Matchstix622 · 15/04/2025 14:48

It's true I don't know the extent to which her condition affects her. I have some insight but it's quite limited, for example I know she has depressive episodes where she doesn't look after herself well (eating/sleeping etc) and retreats into her shell, so to speak.

I also know she's had some pretty nasty arguments with family members when she hasn't been in a good place.

When I asked what negative behaviour she displayed in previous relationships that lead to her being dumped she said it was things like lashing out verbally when she felt insecure, being controlling, having an issue with things on social media etc.

I do remember saying to her "well I wouldn't put up with anything like that" which she probably made a note of.

Overall if she wanted to change she would put the work in wouldn't she? If she met somebody she loved enough she would atleast try.

PP asked whether I have a history of going for emotionally unavailable people - not consciously but now I'm thinking back there has been some of that in the past.

Edited to add - something she said just sprang to mind one of the times we were discussing exclusivity. She said that when there's a label on the relationship she starts to feel like she almost 'owns' the other person, and that leads to the negative behaviour.
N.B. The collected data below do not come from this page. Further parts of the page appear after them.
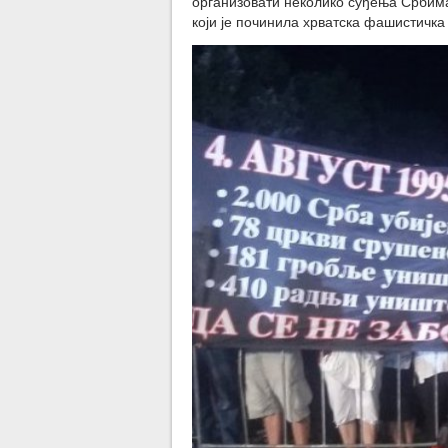
организовати неколико суђења Србима
који је починила хрватска фашистичка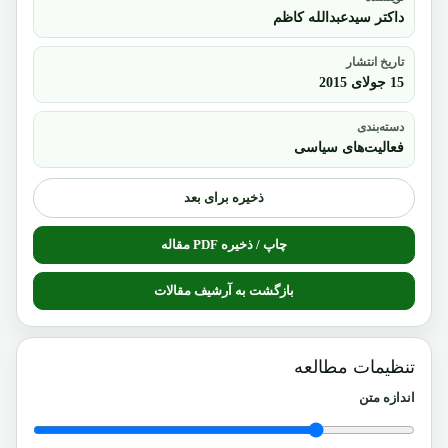
داکتر سیدعبدالله کاظم
تاریخ انتشار
15 جولای 2015
دسته‌بندی
فعالیت‌های سیاسی
ذخیره برای بعد
چاپ / ذخیره PDF مقاله
بازگشت به آرشیف مقالات
تنظیمات مطالعه
اندازه متن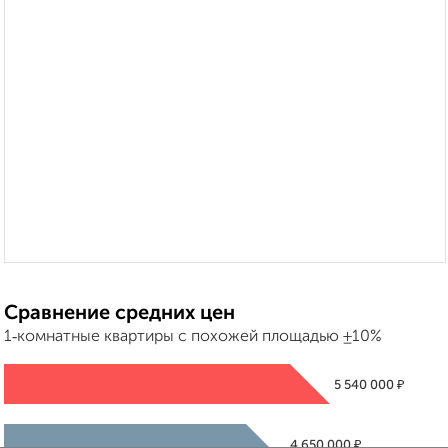
Сравнение средних цен
1‑комнатные квартиры с похожей площадью ±10%
₽
5 540 000
₽
4 650 000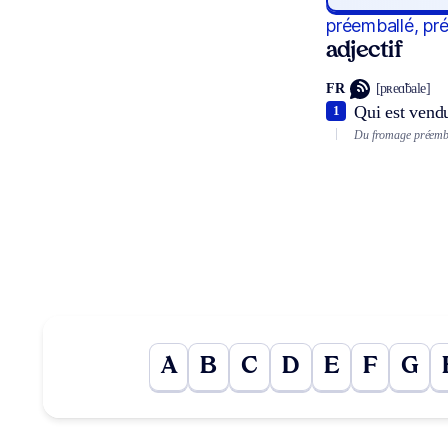
préemballé, pr
adjectif
FR
[pʀeɑ̃bale]
Qui est vend
1
Du fromage préemba
A
B
C
D
E
F
G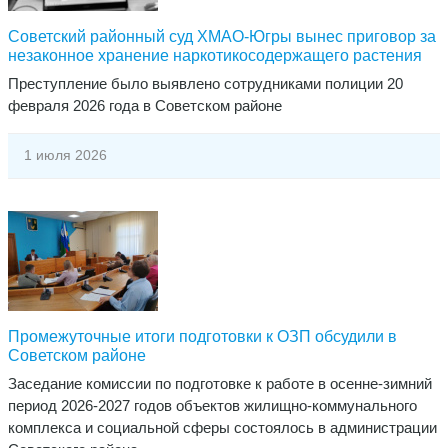
Советский районный суд ХМАО-Югры вынес приговор за
незаконное хранение наркотикосодержащего растения
Преступление было выявлено сотрудниками полиции 20
февраля 2026 года в Советском районе
1 июля 2026
Промежуточные итоги подготовки к ОЗП обсудили в
Советском районе
Заседание комиссии по подготовке к работе в осенне-зимний
период 2026-2027 годов объектов жилищно-коммунального
комплекса и социальной сферы состоялось в администрации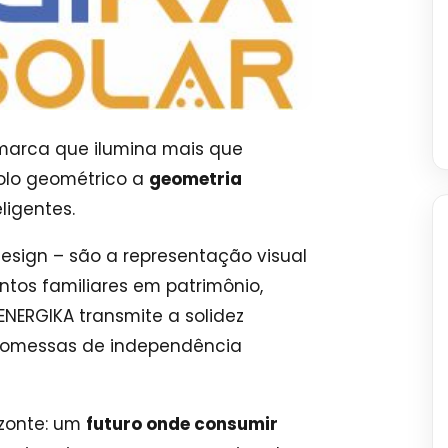
marca que ilumina mais que
olo geométrico a
geometria
ligentes.
sign – são a representação visual
tos familiares em patrimônio,
ENERGIKA transmite a solidez
romessas de independência
zonte: um
futuro onde consumir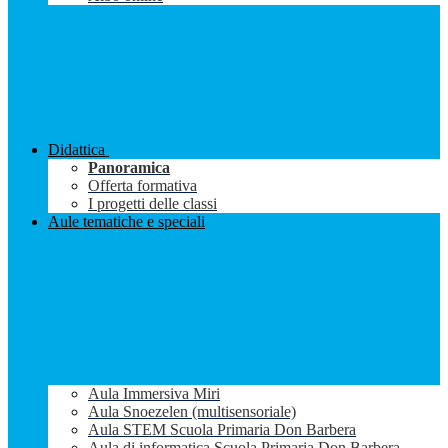
Didattica
Panoramica
Offerta formativa
I progetti delle classi
Aule tematiche e speciali
Aula Immersiva Miri
Aula Snoezelen (multisensoriale)
Aula STEM Scuola Primaria Don Barbera
Aula di informatica Scuola Primaria Don Barbera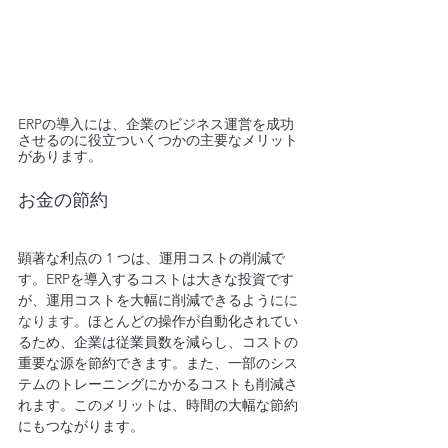
ERPの導入には、企業のビジネス運営を成功
させるのに役立ついくつかの主要なメリット
があります。
お金の節約
顕著な利点の 1 つは、運用コストの削減で
す。ERPを導入するコストは大きな投資です
が、運用コストを大幅に削減できるように
に
なります
。ほとんどの操作が自動化されてい
るため、企業は従業員数を減らし、コストの
重要な源を節約できます。また、一部のシス
テムのトレーニングにかかるコストも削減さ
れます。このメリットは、時間の大幅な節約
にもつながります。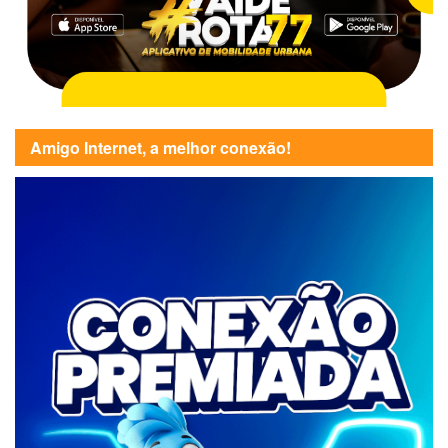
Amigo Internet, a melhor conexão!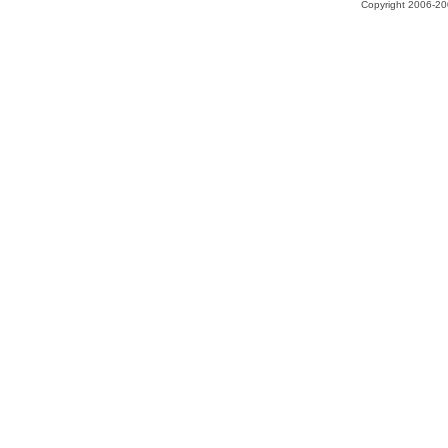
Copyright 2006-200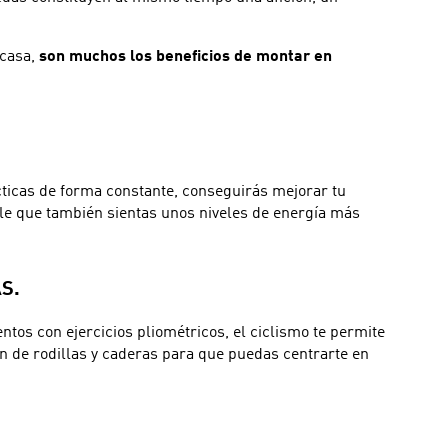
 casa,
son muchos los beneficios de montar en
acticas de forma constante, conseguirás mejorar tu
ble que también sientas unos niveles de energía más
S.
entos con ejercicios pliométricos, el ciclismo te permite
ón de rodillas y caderas para que puedas centrarte en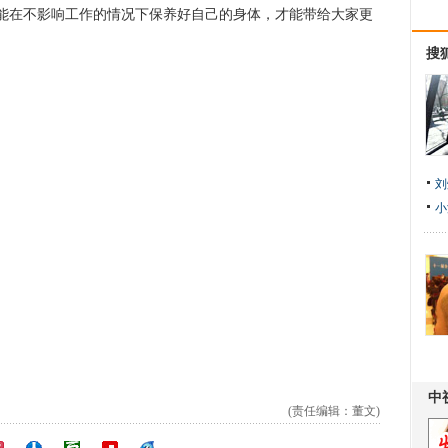
能在不影响工作的情况下保养好自己的身体，才能带给大家更
搜
刘
小
(责任编辑：董文)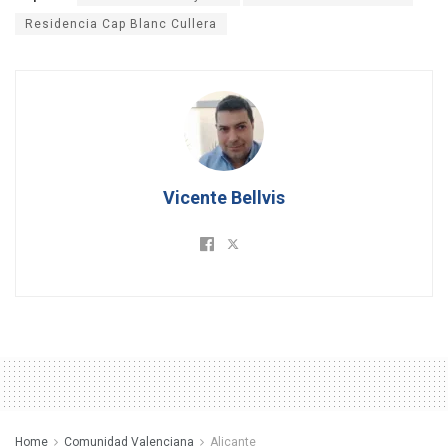
Residencia Cap Blanc Cullera
Vicente Bellvis
Home
Comunidad Valenciana
Alicante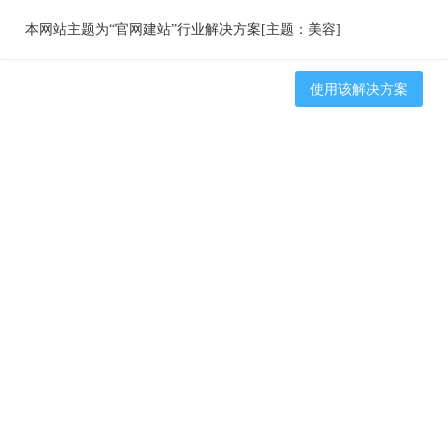
本网站主题为“官网建站”行业解决方案[主题：美容]
使用该解决方案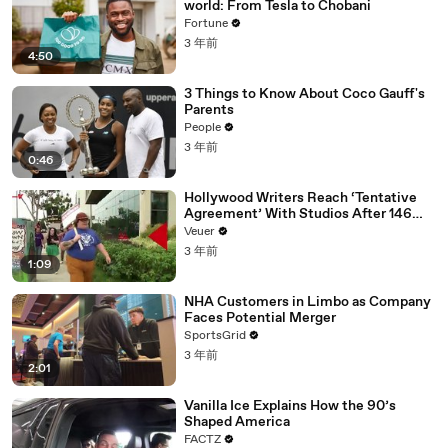
world: From Tesla to Chobani
Fortune
3 年前
4:50
3 Things to Know About Coco Gauff's
Parents
People
3 年前
0:46
Hollywood Writers Reach ‘Tentative
Agreement’ With Studios After 146
Day Strike
Veuer
3 年前
1:09
NHA Customers in Limbo as Company
Faces Potential Merger
SportsGrid
3 年前
2:01
Vanilla Ice Explains How the 90’s
Shaped America
FACTZ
There's some cognitive dissonance for me as I've never seen a bad side to her, but that's probably because we're not "official"

I deluded myself a bit. I thought well she's always been lovely to me so surely a label won't change that, but then I don't understand how brains like hers work all that way.

There are probably people coming out of abusive relationships wishing they had the kind of warnings in advance that I've had, so I would be an utter moron to carry on walking towards that head first.

OP posts:
Talulahalula · 15/04/2025 20:06

Matchstix622 · 15/04/2025 12:54

This insight has been really beneficial to me deciding to end it.

Whenever the topic came up and I tried to express my discomfort about the lack of commitment she would always resort to saying "I like it like this, I just like us this way"

No care or thought as to whether I was happy or not, it's all about what she's comfortable with.

The no thought for how I was coping is why I just ended my situation as well. It’s not a good place to be in right now, especially as I was single a long time before going into this, and I wish I had said no to being asked out, but I cannot take the effect on my mental health of the lack of clarity around certain things. I have things in my life I need to make the most of and I cannot do that with my mind being messed up.

I think the sadness now will pass.
I wish you well.

SolielMoonSky · 15/04/2025 20:49

If she wanted to change, she would put in the work…

Honestly, it is very difficult for people with BPD to change. It is also a very difficult thing to treat. My mother and sister both have it and they struggle very badly to see that their behaviour is not normal because to them, it is.
I remember once my mum was on a high dependency ward, just out of icu after a suicide attempt. She very nearly died that time. I asked her what she had been trying to do as in did she really want to die in that moment. She said no, sometimes everything just gets too much and I have to do this to sort of reset myself, then I feel okay again. I said but do you understand you nearly died, that you very nearly killed yourself? And the way that she looked at me I could tell she didn’t. Somehow she lives in a world where she both knows this and simultaneously doesn’t. I know from long experience, she just doesn’t think the way other people do. She doesn’t react to things like people normally do either. Arguing is nothing to her, even violent arguments, they are the same as other people making chit chat about the weather. She thrives on arguments, drama, negative emotion. If things are nice and relaxed and peaceful, she actively hates it and will kick off because everything is backwards with her. It is rooted in very deep trauma. All of this I have learned from mh professionals including psychiatrists over the years is typical of people with bpd.